The collaboration came through friendship, Dye bringing Kenny in knowing she made chainmail. One headpiece had already been made the previous year; the second was fashioned last minute from a flat sheet into a hood, a coif in everything but name. Original plans had called for chainmail across all looks but closing and connecting every link by hand made that unfeasible, and what remained was more considered for the constraint. “The military tone that ran through Olly’s collection was really showcased,” Kenny reflects. Bright hair as confidence, as metaphor and as unblinking gusto, metal chains and studs completing a statement that was arresting and fully committed.
Olivia Grace Robinson
Contradiction worn openly and worn well. Intricate bias cutting developed back to basics softened the menswear while silk saturated in symbols and nostalgia pulled it somewhere stranger and more interesting altogether. Sponsored wools from Yorkshire mills and a collaboration with Mumbai shoemakers grounded everything in real labour and real place. London and Barnsley. The perfect cup of tea and the constant search for balance.
Olucci Oko
Let the colour speak, and then let it speak louder. Drawing on Nigerian cultural traditions, family portraits and the movement of ceremonial dance, Oko built through zero-waste draping and deadstock fabrics in warm jewel and earth tones, fringing and wrapping and weaving adorning the body at every turn. Statement jewellery repurposed from fabric and leather completed a collection that was wonderfully and unapologetically itself.
Elise Cullen
Playful, pointed and not letting anyone off the hook. Cullen pushed back against cowboy mythology with both humour and rigour, questioning authenticity and calling out aesthetic adoption without lived connection. Every look was made from secondhand fabrics or deadstock denim and a naturally rust-dyed piece introduced themes of wear and inventive decay with a wink. Genuinely fun and genuinely critical at once.

> SET TASKS
1. Answer these questions about the fashion collection descriptions above, one line each:
(a) Where did the sponsored wools in Olivia Grace Robinson's collection come from?
(b) What three sources did Olucci Oko draw on?
(c) What themes did Elise Cullen's naturally rust-dyed piece introduce?
2. Write the next part of the fashion collection descriptions, starting after the last sentence about Elise Cullen.

> MATERIAL SUPPLIED

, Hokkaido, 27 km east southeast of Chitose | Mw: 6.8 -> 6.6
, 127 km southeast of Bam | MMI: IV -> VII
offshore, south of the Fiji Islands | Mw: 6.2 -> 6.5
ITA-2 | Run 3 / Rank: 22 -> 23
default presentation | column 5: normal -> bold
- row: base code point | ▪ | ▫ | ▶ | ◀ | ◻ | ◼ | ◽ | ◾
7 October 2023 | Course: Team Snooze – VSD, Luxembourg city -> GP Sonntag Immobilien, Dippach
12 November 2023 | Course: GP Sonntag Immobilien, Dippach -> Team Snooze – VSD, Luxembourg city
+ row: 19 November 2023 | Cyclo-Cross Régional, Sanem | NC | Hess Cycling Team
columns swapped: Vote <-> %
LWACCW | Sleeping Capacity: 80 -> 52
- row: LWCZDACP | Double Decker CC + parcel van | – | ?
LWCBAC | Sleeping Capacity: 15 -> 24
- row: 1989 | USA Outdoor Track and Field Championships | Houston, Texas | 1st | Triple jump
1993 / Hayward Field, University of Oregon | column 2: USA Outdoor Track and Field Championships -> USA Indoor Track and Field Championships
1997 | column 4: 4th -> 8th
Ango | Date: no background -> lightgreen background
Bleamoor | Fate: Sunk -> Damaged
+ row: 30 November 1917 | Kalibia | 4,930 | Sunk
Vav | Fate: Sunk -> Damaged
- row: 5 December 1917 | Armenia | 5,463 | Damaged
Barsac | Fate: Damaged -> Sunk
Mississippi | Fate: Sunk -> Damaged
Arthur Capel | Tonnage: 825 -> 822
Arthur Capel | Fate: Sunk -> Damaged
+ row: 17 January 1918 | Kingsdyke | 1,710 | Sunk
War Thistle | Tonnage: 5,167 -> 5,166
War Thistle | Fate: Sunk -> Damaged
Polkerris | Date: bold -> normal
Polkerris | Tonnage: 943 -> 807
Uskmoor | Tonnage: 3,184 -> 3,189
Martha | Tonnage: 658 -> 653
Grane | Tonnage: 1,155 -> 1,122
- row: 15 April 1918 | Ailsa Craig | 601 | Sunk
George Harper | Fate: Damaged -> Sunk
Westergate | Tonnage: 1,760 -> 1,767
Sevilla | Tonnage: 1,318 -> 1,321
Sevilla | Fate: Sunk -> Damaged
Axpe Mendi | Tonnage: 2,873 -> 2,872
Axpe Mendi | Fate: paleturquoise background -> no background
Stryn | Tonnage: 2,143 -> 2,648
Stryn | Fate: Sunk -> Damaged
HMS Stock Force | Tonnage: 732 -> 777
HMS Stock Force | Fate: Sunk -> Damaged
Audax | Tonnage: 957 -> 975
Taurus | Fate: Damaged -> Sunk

> TASK RESPONSES
1.
(a) Yorkshire mills.
(b) Nigerian cultural traditions, family portraits and the movement of ceremonial dance.
(c) Wear and inventive decay.

2.
Jocelyn Andra
A love letter, stitched. Rooted in Indonesian archival research and in tribute to her grandfather, Andra fused tailoring with wrapped silhouettes in opulent textiles, screen printing on velvet and devoré and satin fabrication building into something rich and deeply layered. Hand-cut fabric leaves her grandfather once made in his small business were transformed into accessories, those long-discarded objects finally and tenderly returned to meaning.
Xinyan Chen
Chen closed the show with something that lingered. Metropolitan Villagers explored identity shaped through collective history, intergenerational memory and inherited silence, rural origins and urban transformation held in careful tension within each garment. Structure against fragility, restraint against intimacy and repression against desire. A reaction, a resistance and a final word. It was exactly the right note to end on.
Westminster’s class of 2026 is fluent in the language of contemporary fashion and willing to expand its vocabulary. There are designers needed to be added to the dictionary.